L’obiettivo è quello di creare canali paralleli a quelli europei per la distribuzione del gas naturale. Come ha spiegato Gazprom, “si tratta del primo di una serie di diversi accordi che, secondo le previsioni, aumenteranno l’export russo in modo significativo”. In altre parole, un modo legale per aggirare le sanzioni europee e statunitensi. “A noi sta a cuore l’interesse nazionale. Siamo alle porte dell’autunno e dobbiamo tenerne conto”, ha commentato Jinping, cercando di fugare le tesi di chi ipotizzava interessi politici dietro alla scelta di utilizzare il gas russo. Un tentativo mal riuscito.
Tuttavia, l’interesse della Cina all’intensificazione delle relazioni commerciali con la Russia va ben oltre il gas. Analizzando i database della banca centrale della Federazione russa, emerge che le banche cinesi stanno supportando quelle russe. In particolare, i prestiti delle istituzioni creditizie cinesi verso il settore privato (società non finanziarie e famiglie) russo, nel solo primo trimestre 2014, hanno toccato quota 13 miliardi di dollari. Una cifra quasi pari al doppio dell’intero totale erogato nel 2013, circa 7,5 miliardi di dollari, che è destinata ad aumentare.

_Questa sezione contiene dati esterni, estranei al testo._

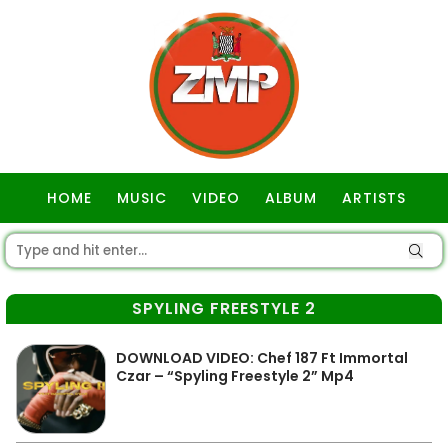
HOME
MUSIC
VIDEO
ALBUM
ARTISTS
GOSPEL
SPYLING FREESTYLE 2
DOWNLOAD VIDEO: Chef 187 Ft Immortal
Czar – “Spyling Freestyle 2” Mp4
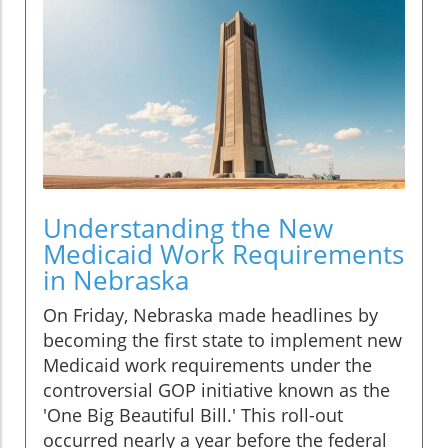
Understanding the New
Medicaid Work Requirements
in Nebraska
On Friday, Nebraska made headlines by
becoming the first state to implement new
Medicaid work requirements under the
controversial GOP initiative known as the
'One Big Beautiful Bill.' This roll-out
occurred nearly a year before the federal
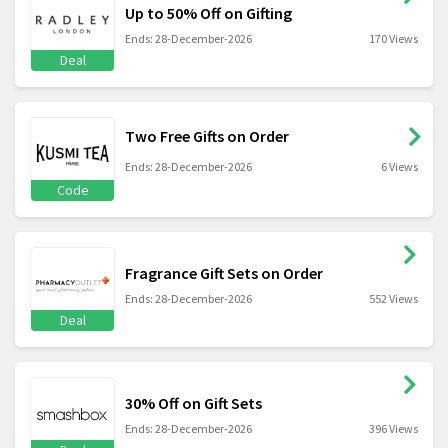
Up to 50% Off on Gifting
Ends: 28-December-2026
170 Views
Deal
Two Free Gifts on Order
Ends: 28-December-2026
6 Views
Code
Fragrance Gift Sets on Order
Ends: 28-December-2026
552 Views
Deal
30% Off on Gift Sets
Ends: 28-December-2026
396 Views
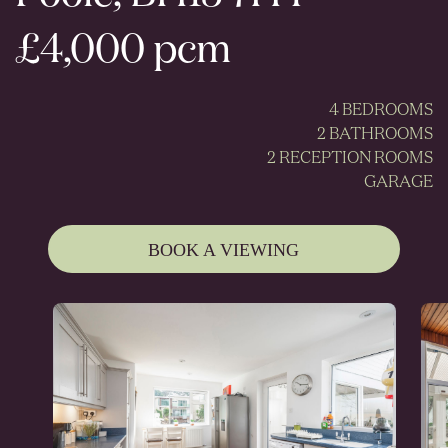
£4,000 pcm
4 BEDROOMS
2 BATHROOMS
2 RECEPTION ROOMS
GARAGE
BOOK A VIEWING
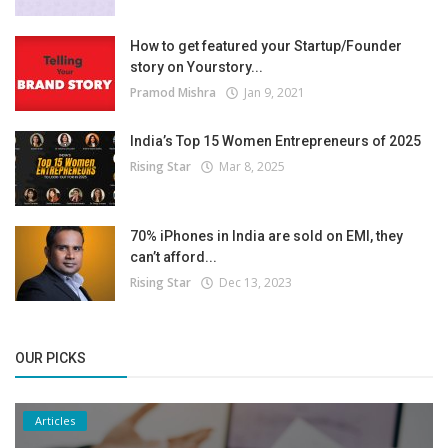
How to get featured your Startup/Founder
story on Yourstory...
Pramod Mishra
Jan 9, 2021
India’s Top 15 Women Entrepreneurs of 2025
Rising Star
Mar 8, 2025
70% iPhones in India are sold on EMI, they
can’t afford...
Rising Star
Dec 13, 2023
OUR PICKS
Articles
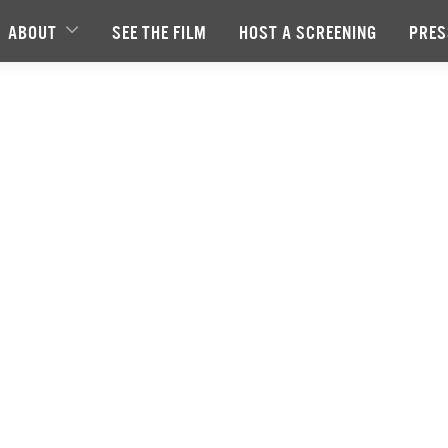
ABOUT
SEE THE FILM
HOST A SCREENING
PRES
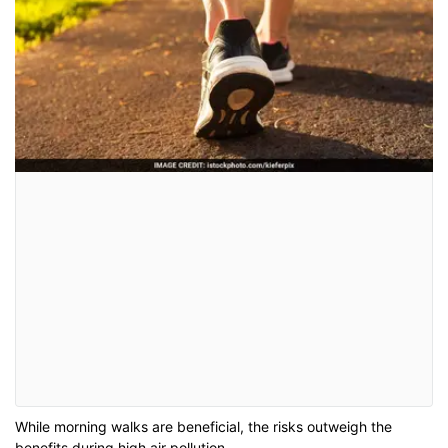
While morning walks are beneficial, the risks outweigh the
benefits during high air pollution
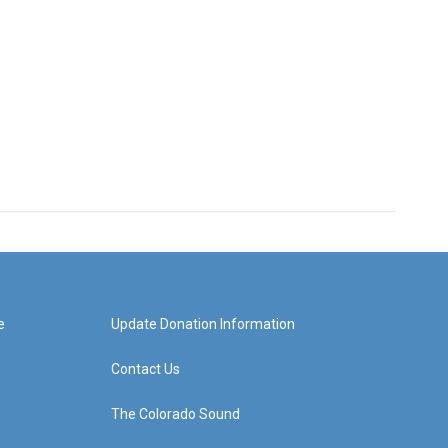
e
Update Donation Information
Contact Us
The Colorado Sound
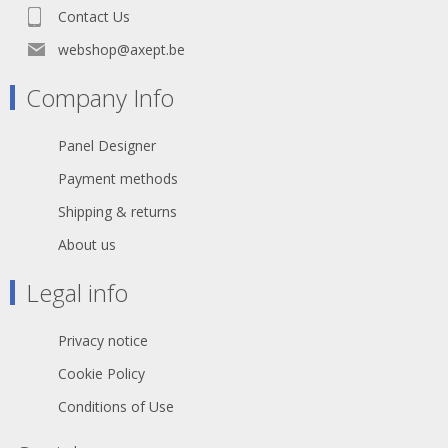
Contact Us
webshop@axept.be
Company Info
Panel Designer
Payment methods
Shipping & returns
About us
Legal info
Privacy notice
Cookie Policy
Conditions of Use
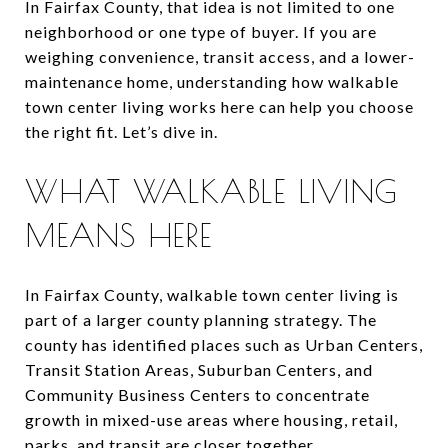
In Fairfax County, that idea is not limited to one
neighborhood or one type of buyer. If you are
weighing convenience, transit access, and a lower-
maintenance home, understanding how walkable
town center living works here can help you choose
the right fit. Let’s dive in.
WHAT WALKABLE LIVING
MEANS HERE
In Fairfax County, walkable town center living is
part of a larger county planning strategy. The
county has identified places such as Urban Centers,
Transit Station Areas, Suburban Centers, and
Community Business Centers to concentrate
growth in mixed-use areas where housing, retail,
parks, and transit are closer together.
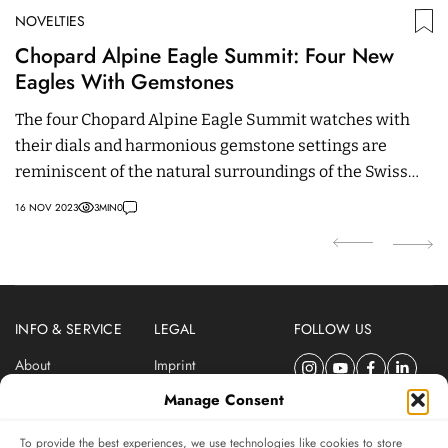
NOVELTIES
N
Chopard Alpine Eagle Summit: Four New
M
Eagles With Gemstones
M
The four Chopard Alpine Eagle Summit watches with
M
their dials and harmonious gemstone settings are
th
reminiscent of the natural surroundings of the Swiss
24
Alps.
16 NOV 2023
3
MIN
0
INFO & SERVICE
LEGAL
FOLLOW US
About
Imprint
Newsletter
Privacy Policy
Manage Consent
Terms & Conditions
To provide the best experiences, we use technologies like cookies to store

Secondo quanto riporta un’analisi dello scorso settembre della banca anglo-asiatica HSBC, “le banche cinesi stanno aprendo sempre più filiali in Russia, permettendo così ai soggetti sanzionati di avere un livello di credito pari a quello che avevano prima del giro di vite di Ue e Usa”. Non è chiaro il numero complessivo delle nuove filiali presenti nella Federazione russa ma HSBC ritiene che nel 2014 possano aumentare del 12%.
Gli accordi fra Pechino e Mosca non si fermeranno qui. Ne è convinta la banca nipponica Nomura. In un lungo report sulla Russia, ha calcolato che il gas russo potrà soddisfare il 17% delle esigenze cinesi a partire dal 2020, una volta a regime. In termini assoluti, dal 2020 la Russia soddisferà il 10% dell’intero fabbisogno energetico della Cina, contro l’attuale 6%, secondo i dati della National Development and Reform Commission, l’organismo di pianificazione economica cinese. Del resto, la Cina importerà oltre 38 miliardi di metri cubi di gas naturale russo, nel corso di trent’anni, a partire dal 2018. Oltre al gas, la Russia potrebbe presto cedere alla Cina le concessioni per costruzioni commerciali e non sul proprio territorio, come spiegano fonti diplomatiche russe.
Se così fosse, l’incremento degli investimenti diretti esteri potrebbe essere ancora maggiore di quello che si è verificato nel primo trimestre dell’anno. È vero che tre soli mesi non sono sufficienti a confermare la presenza di un trend, è altrettanto vero che gli accordi commerciali esistenti e in fase di negoziazione non sono da sottovalutare.
Tanto basta per affermare che sia Bruxelles sia Washington dovrebbero iniziare a temere la squadra composta da Mosca e Pechino.
Gli ingenti investimenti cinesi in Russia sostituiscono quelli europei.